• _What is required_
Every line below that contains the word "odvolací" must be copied.

• _Provided data_
'''

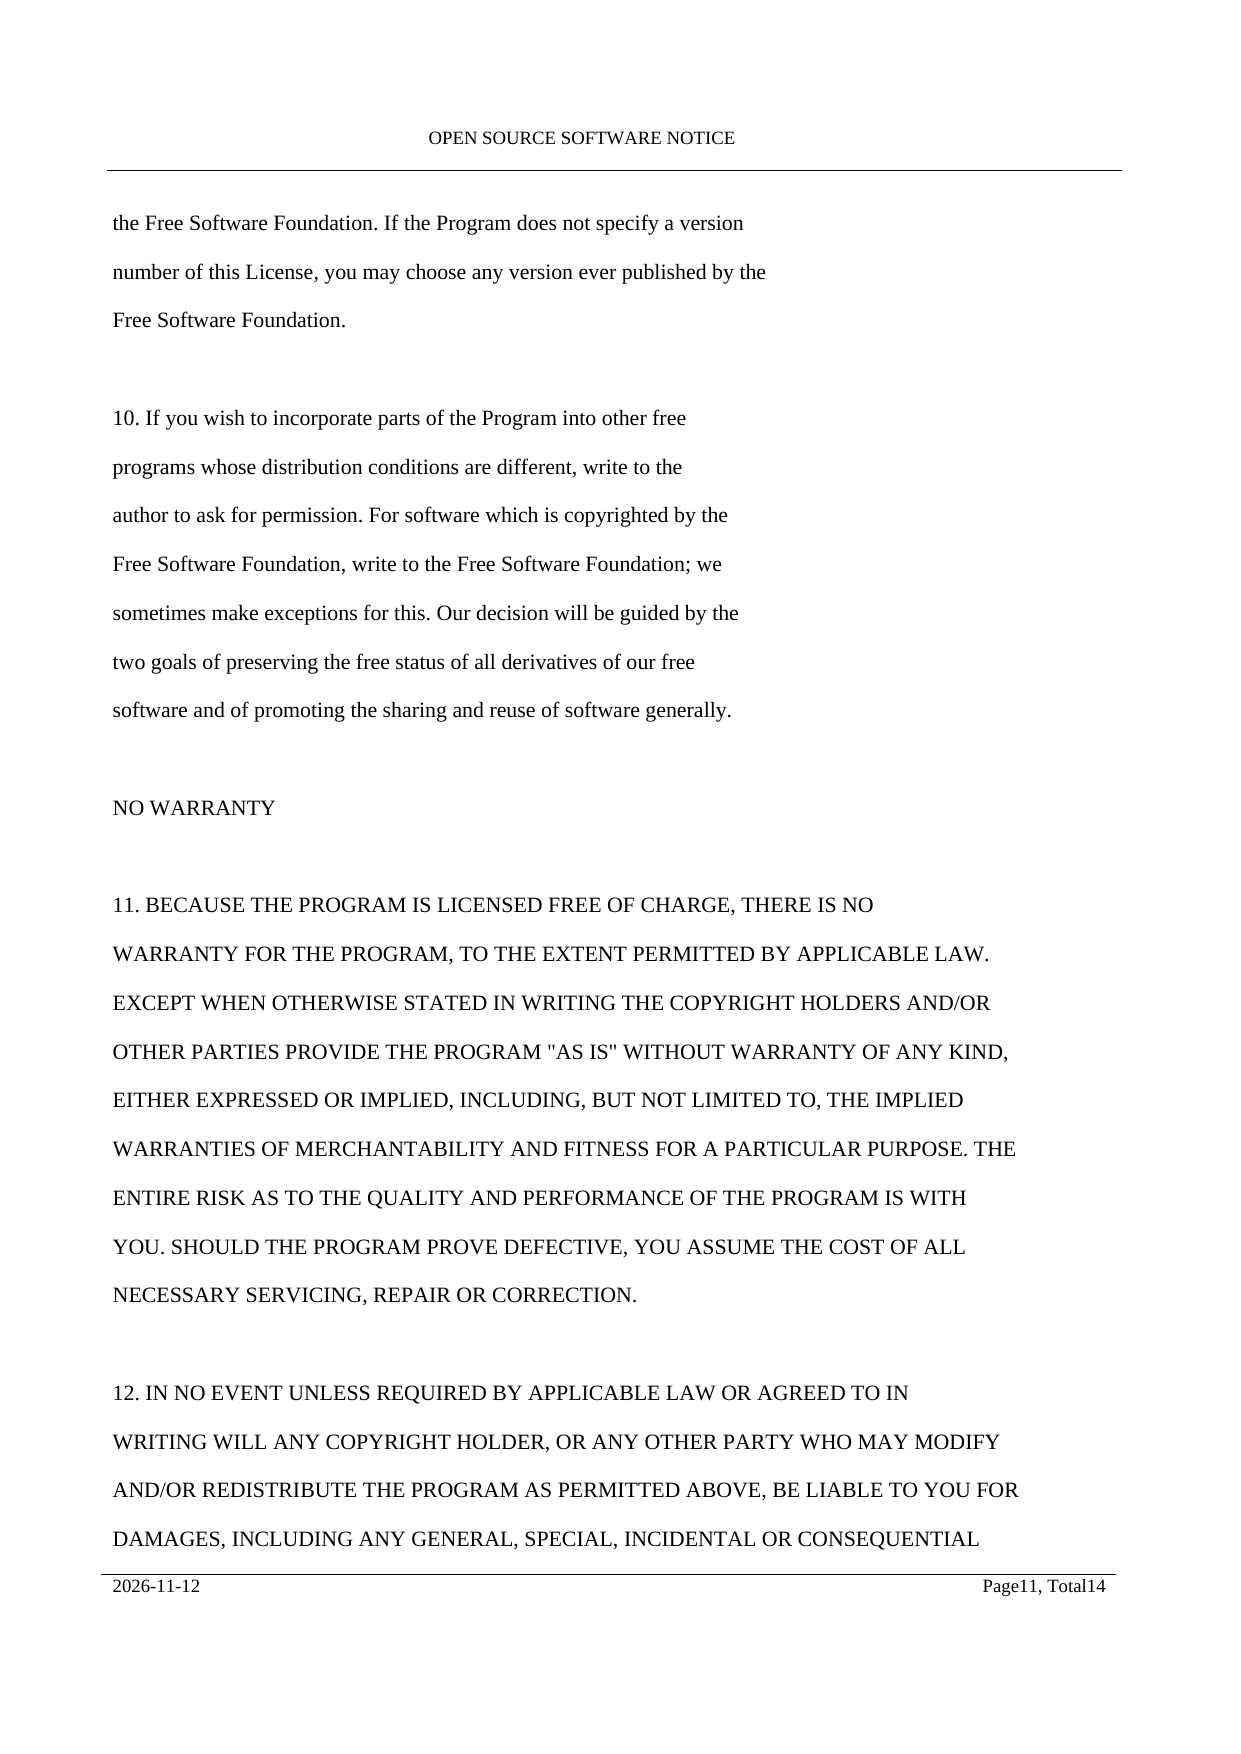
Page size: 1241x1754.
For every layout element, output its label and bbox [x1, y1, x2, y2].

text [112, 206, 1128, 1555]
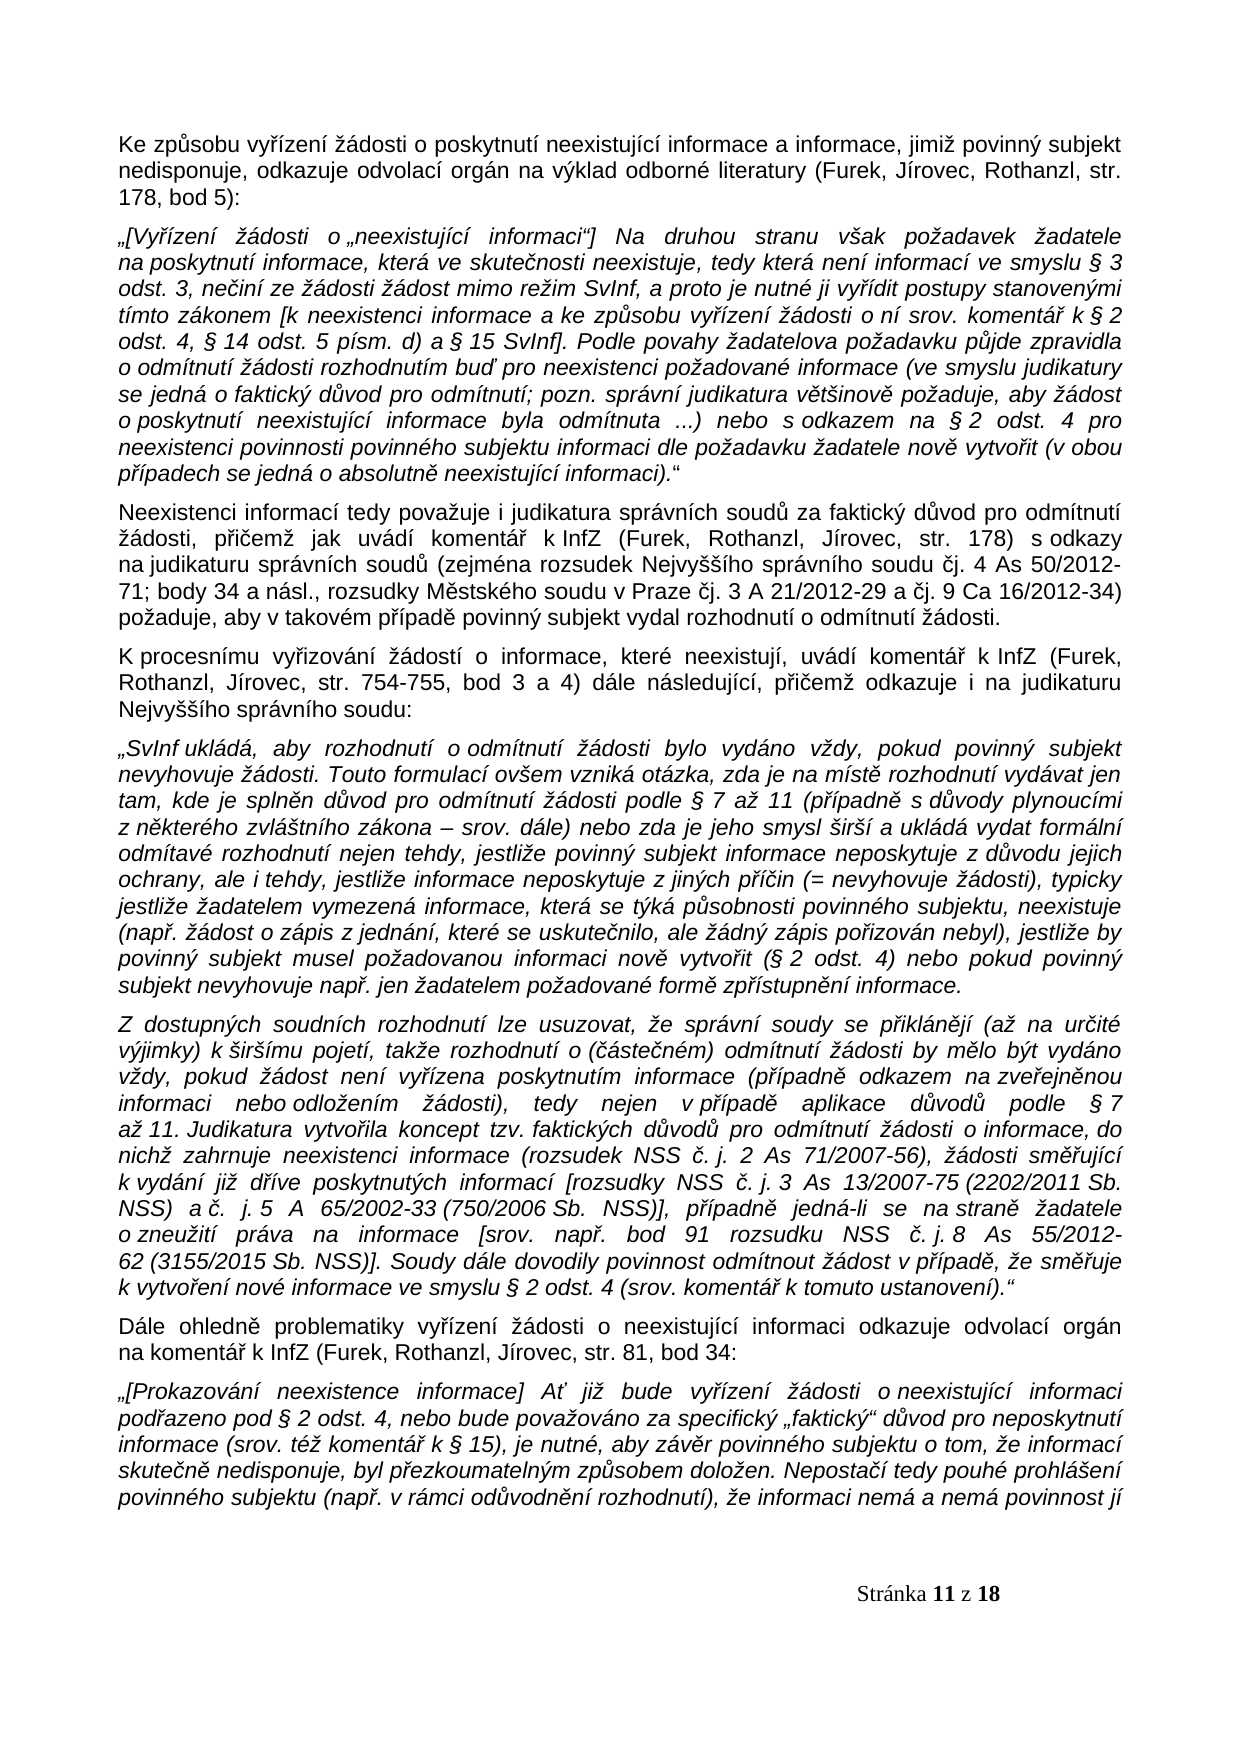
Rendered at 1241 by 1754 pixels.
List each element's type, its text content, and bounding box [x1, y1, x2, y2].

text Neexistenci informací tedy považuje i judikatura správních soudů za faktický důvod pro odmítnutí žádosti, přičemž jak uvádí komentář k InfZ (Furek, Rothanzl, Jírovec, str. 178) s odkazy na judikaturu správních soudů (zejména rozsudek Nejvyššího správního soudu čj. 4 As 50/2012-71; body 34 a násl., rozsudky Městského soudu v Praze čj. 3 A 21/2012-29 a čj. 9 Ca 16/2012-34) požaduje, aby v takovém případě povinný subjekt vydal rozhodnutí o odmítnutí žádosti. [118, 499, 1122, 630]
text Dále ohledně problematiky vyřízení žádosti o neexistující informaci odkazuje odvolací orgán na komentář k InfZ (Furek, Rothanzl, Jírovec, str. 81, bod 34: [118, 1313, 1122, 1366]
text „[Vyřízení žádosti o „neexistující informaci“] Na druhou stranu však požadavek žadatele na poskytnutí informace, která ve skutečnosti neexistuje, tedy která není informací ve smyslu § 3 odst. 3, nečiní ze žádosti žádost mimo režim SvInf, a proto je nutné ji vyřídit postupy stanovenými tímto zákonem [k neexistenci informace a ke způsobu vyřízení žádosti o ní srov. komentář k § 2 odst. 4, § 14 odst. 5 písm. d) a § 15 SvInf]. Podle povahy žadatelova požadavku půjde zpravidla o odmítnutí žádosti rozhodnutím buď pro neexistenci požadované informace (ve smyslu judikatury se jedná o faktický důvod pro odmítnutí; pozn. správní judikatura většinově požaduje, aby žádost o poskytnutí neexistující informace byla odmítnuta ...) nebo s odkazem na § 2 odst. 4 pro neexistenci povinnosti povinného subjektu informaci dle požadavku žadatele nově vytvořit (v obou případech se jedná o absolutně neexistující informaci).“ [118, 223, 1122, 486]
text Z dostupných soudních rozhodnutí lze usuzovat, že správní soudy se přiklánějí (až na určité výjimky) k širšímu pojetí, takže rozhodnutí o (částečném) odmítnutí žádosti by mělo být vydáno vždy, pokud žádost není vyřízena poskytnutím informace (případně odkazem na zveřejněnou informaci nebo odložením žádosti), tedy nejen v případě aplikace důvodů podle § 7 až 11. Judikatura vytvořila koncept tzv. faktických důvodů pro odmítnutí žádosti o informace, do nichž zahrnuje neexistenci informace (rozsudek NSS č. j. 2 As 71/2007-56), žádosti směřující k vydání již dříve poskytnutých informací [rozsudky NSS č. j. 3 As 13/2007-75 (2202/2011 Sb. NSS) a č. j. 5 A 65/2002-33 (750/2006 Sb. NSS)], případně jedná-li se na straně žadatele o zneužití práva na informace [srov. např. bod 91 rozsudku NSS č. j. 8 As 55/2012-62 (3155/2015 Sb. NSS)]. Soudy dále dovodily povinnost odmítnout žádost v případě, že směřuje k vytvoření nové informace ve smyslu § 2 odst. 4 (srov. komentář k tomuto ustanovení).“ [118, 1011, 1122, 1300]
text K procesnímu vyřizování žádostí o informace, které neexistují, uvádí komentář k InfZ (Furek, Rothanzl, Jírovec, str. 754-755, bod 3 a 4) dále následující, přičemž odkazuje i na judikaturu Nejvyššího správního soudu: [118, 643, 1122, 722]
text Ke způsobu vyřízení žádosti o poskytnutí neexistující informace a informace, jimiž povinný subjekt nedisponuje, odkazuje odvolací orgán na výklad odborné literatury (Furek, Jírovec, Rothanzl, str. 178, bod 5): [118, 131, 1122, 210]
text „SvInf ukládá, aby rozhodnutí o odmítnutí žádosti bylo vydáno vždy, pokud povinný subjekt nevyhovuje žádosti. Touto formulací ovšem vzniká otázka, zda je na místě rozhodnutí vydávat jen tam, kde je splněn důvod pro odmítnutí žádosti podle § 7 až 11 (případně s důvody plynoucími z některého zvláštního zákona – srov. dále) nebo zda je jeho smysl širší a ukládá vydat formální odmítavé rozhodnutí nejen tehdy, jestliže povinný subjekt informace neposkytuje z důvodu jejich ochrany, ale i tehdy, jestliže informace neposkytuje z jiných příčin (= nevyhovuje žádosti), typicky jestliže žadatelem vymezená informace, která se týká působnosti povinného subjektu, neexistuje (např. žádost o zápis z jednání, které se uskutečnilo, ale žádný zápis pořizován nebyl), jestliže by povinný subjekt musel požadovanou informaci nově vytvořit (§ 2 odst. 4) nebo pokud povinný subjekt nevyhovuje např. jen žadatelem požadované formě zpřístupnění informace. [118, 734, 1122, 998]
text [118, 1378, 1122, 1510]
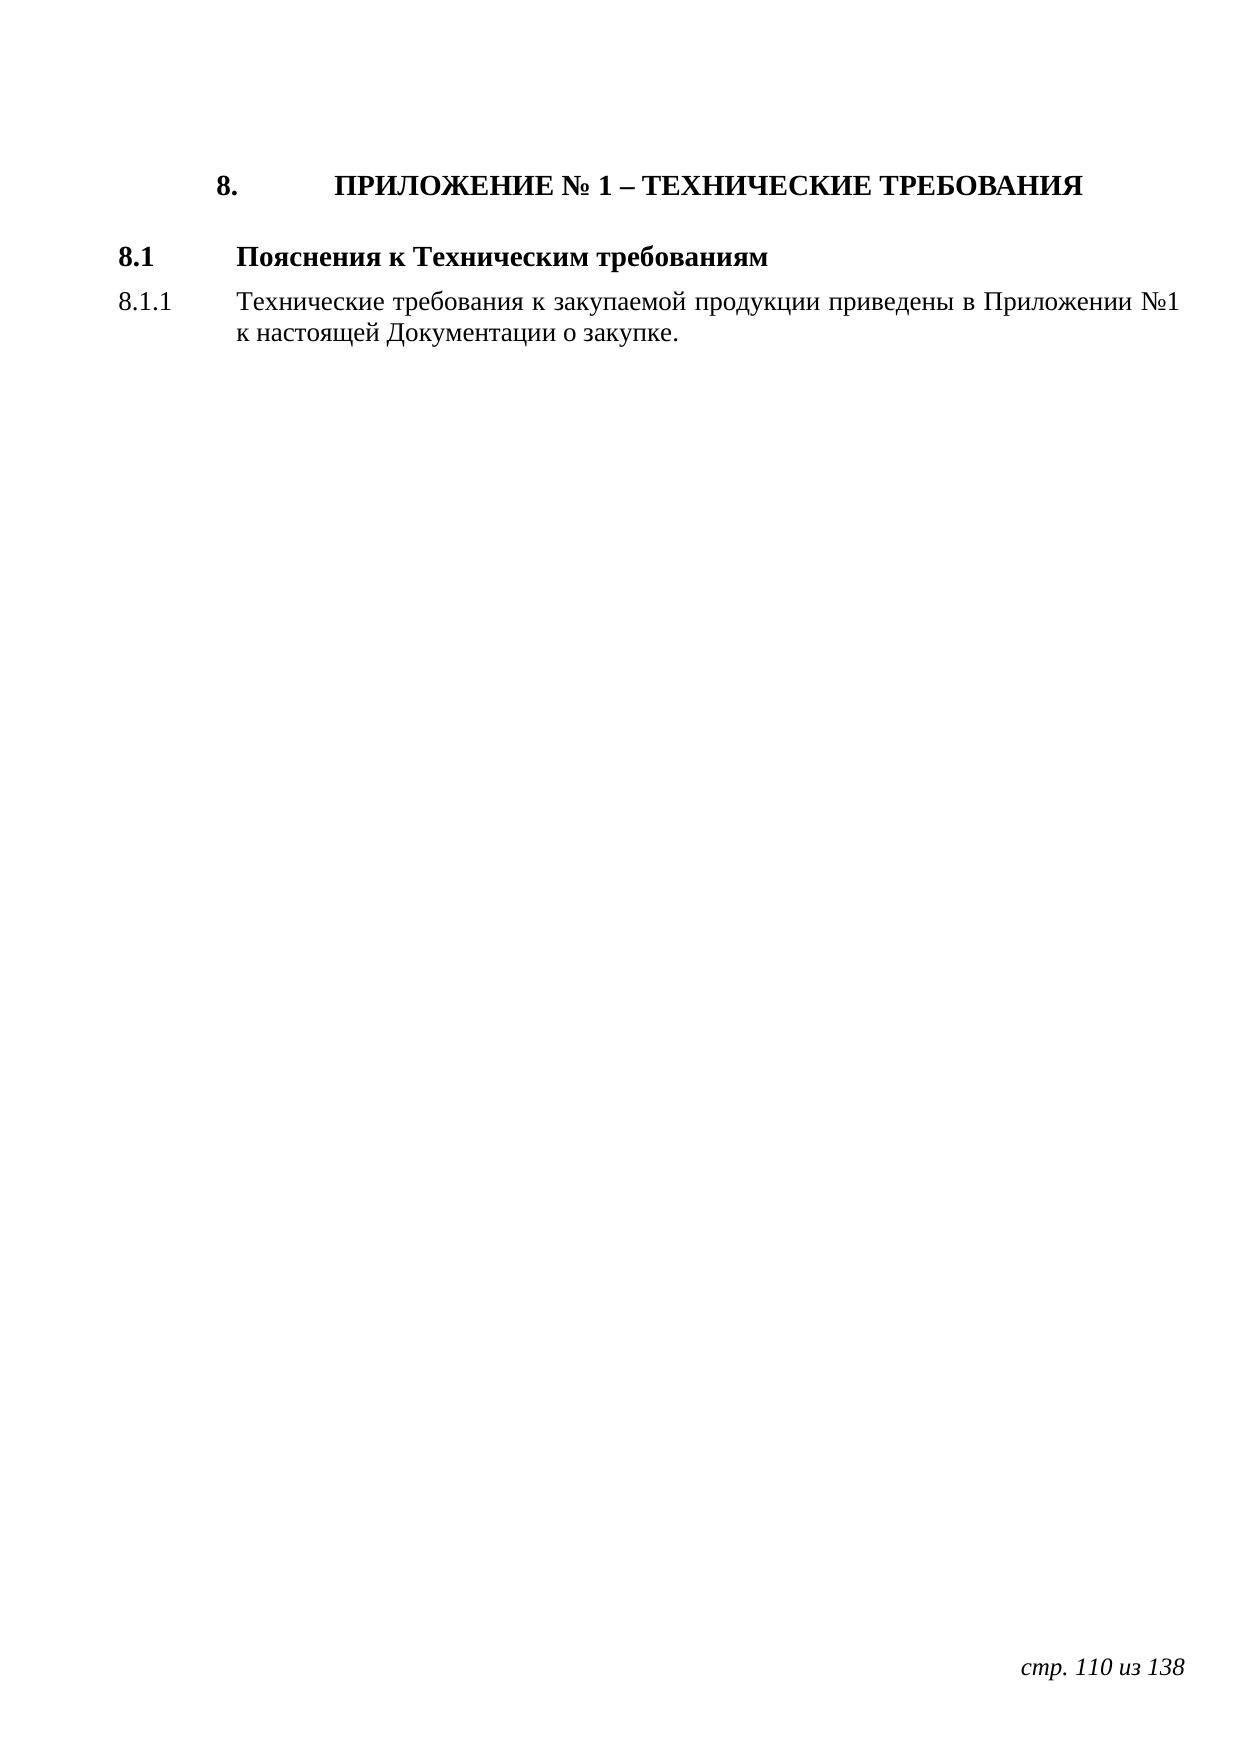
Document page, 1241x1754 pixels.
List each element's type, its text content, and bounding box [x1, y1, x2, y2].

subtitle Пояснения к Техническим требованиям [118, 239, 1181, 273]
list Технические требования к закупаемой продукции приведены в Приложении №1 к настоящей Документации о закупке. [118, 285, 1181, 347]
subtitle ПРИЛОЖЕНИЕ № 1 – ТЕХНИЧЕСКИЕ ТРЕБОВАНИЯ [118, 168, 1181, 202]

'''

• _Expected answer_
text Dále ohledně problematiky vyřízení žádosti o neexistující informaci odkazuje odvolací orgán na komentář k InfZ (Furek, Rothanzl, Jírovec, str. 81, bod 34: [118, 1313, 1122, 1366]
text Ke způsobu vyřízení žádosti o poskytnutí neexistující informace a informace, jimiž povinný subjekt nedisponuje, odkazuje odvolací orgán na výklad odborné literatury (Furek, Jírovec, Rothanzl, str. 178, bod 5): [118, 131, 1122, 210]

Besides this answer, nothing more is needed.